Ask finance to model cash flow under both approaches for 2026–2027, then have legal draft clean transition clauses and an employee communication plan that spells out contributions, governance and withdrawals.
If you opt in, complete onboarding with an approved provider and align payroll so contributions are timely and auditable from January payroll cycle one. One question lingers, and it’s worth your time.
If markets move next year, would a regulated investment‑based arrangement better align with your workforce promises and risk tolerance than relying on internal accruals alone?

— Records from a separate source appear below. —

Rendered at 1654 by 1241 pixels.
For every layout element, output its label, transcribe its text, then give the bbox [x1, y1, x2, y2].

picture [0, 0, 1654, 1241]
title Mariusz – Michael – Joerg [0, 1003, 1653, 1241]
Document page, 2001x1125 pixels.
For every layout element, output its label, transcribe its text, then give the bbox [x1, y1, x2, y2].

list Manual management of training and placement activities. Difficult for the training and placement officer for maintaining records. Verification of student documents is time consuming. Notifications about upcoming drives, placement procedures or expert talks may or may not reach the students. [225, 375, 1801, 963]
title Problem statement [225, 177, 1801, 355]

Answering that now keeps your benefits strategy proactive rather than reactive.
Finish strong
Three moves set you up for a clean audit trail and a calmer Q1.
Document your 2025 heat‑safety compliance to the letter of MoHRE’s timelines, hit Emiratisation targets with retention‑minded onboarding and select your end‑of‑service path with the paperwork to match. With Nafis for verification, MoHRE templates for safety and approved funds available, your systems can carry the load while your people focus on performance. That’s the point of a good checklist.
It turns regulatory pressure into operational clarity and employee trust, which is exactly how great teams win in Dubai. Which single change, safety records, Emiratisation roles or end‑of‑service setup, would most reduce next year’s compliance exposure for you?